**SELECTED EXCERPT**
Hearing technology can transform a person’s life, the challenge we currently face is how they access it.
Thousands of people with hearing loss have been unable to benefit from hearing instruments during the pandemic. For these people, comorbidities such as depression and cognitive decline are inevitable. We face a major healthcare crisis as a result of this unmet need.
Coronavirus effect on hearing loss sufferers
The pandemic brought with it three major issues for those suffering from untreated hearing loss. Firstly, stopping people from accessing ENT audiology services. Secondly, forcing them into isolation, as their hearing issues continued to worsen, making their tenuous connection with the world even more remote. Thirdly, creating a pent-up demand for hearing instruments that has untold economic, social and healthcare consequences.
Hearing industry response
Our members’ overriding concern at the start of the pandemic was the speed with which the industry needed to provide remote care safely to patients.
Manufacturers had to work with audiologists to swiftly move the fitting, servicing, and supply of hearing instruments online. Now our concern lies with the pent-up demand that is starting to materialise and how we can ensure people get access to much needed care.

**DATA FOR REVIEW**
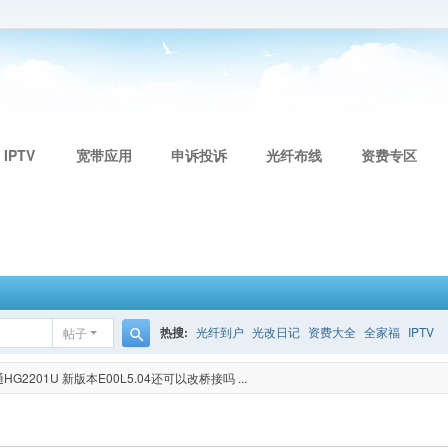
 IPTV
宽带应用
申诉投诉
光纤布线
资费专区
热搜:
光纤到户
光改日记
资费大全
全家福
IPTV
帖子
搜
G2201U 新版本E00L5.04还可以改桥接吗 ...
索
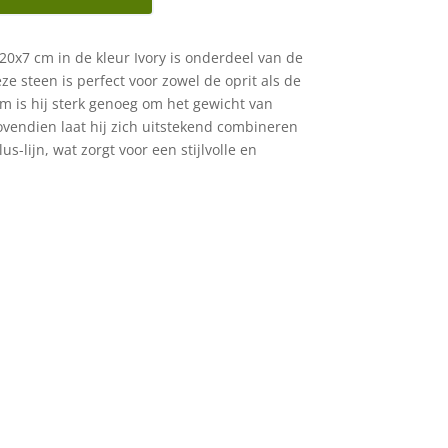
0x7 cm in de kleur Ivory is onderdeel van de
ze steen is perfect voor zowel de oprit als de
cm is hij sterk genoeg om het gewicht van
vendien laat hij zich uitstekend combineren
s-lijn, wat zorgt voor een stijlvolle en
* * *
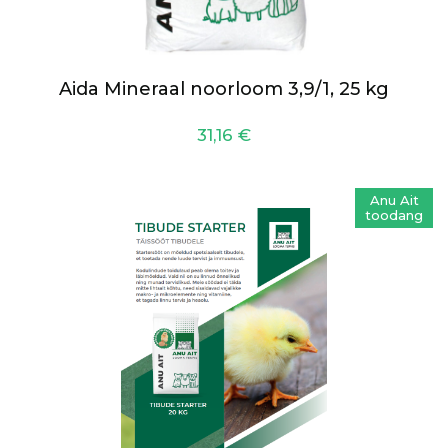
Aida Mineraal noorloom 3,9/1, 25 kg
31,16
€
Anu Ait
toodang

**WHAT YOU NEED TO DO**
1. Rewrite the paragraph beginning "The pandemic brought with it three major issues" from the text on hearing loss during the pandemic as a short list.
2. Write the next part of the text on hearing loss during the pandemic, starting after its final sentence.

**RESULTS OF THE TASKS**
1.
The pandemic caused three major issues for people with untreated hearing loss:
- It kept them from accessing ENT audiology services.
- It forced them into isolation while their hearing worsened, further weakening their connection with the world.
- It created a pent-up demand for hearing instruments, with untold economic, social and healthcare consequences.

2.
There are one in five adults with hearing loss in the UK, the majority of whom can be helped with hearing technology.
GP referral issues
The hearing care crisis is further challenged by GP support. A patients’ first port of call for hearing loss is their GP. But research shows there is a knowledge gap with GPs that is stopping patients from getting access to vital audiology care.
To address this issue an educational toolkit has been created for GPs to support them in delivering better care for patients with hearing loss. Developed by the Royal College of GPs (RCGP), in collaboration with hearing loss charity RNID and NHS England & Improvement, it is sponsored by BIHIMA. The aim of the toolkit is to support and train GPs to consult more effectively with patients.
Addressing unmet need
There are one in five adults with hearing loss in the UK, the majority of whom can be helped with hearing technology. The pandemic will leave in its wake a vast scale of unmet need that the hearing care profession will work to address. Better hearing loss education for GPs will significantly help the healthcare community meet this need and ensure more people have access to life changing hearing instruments.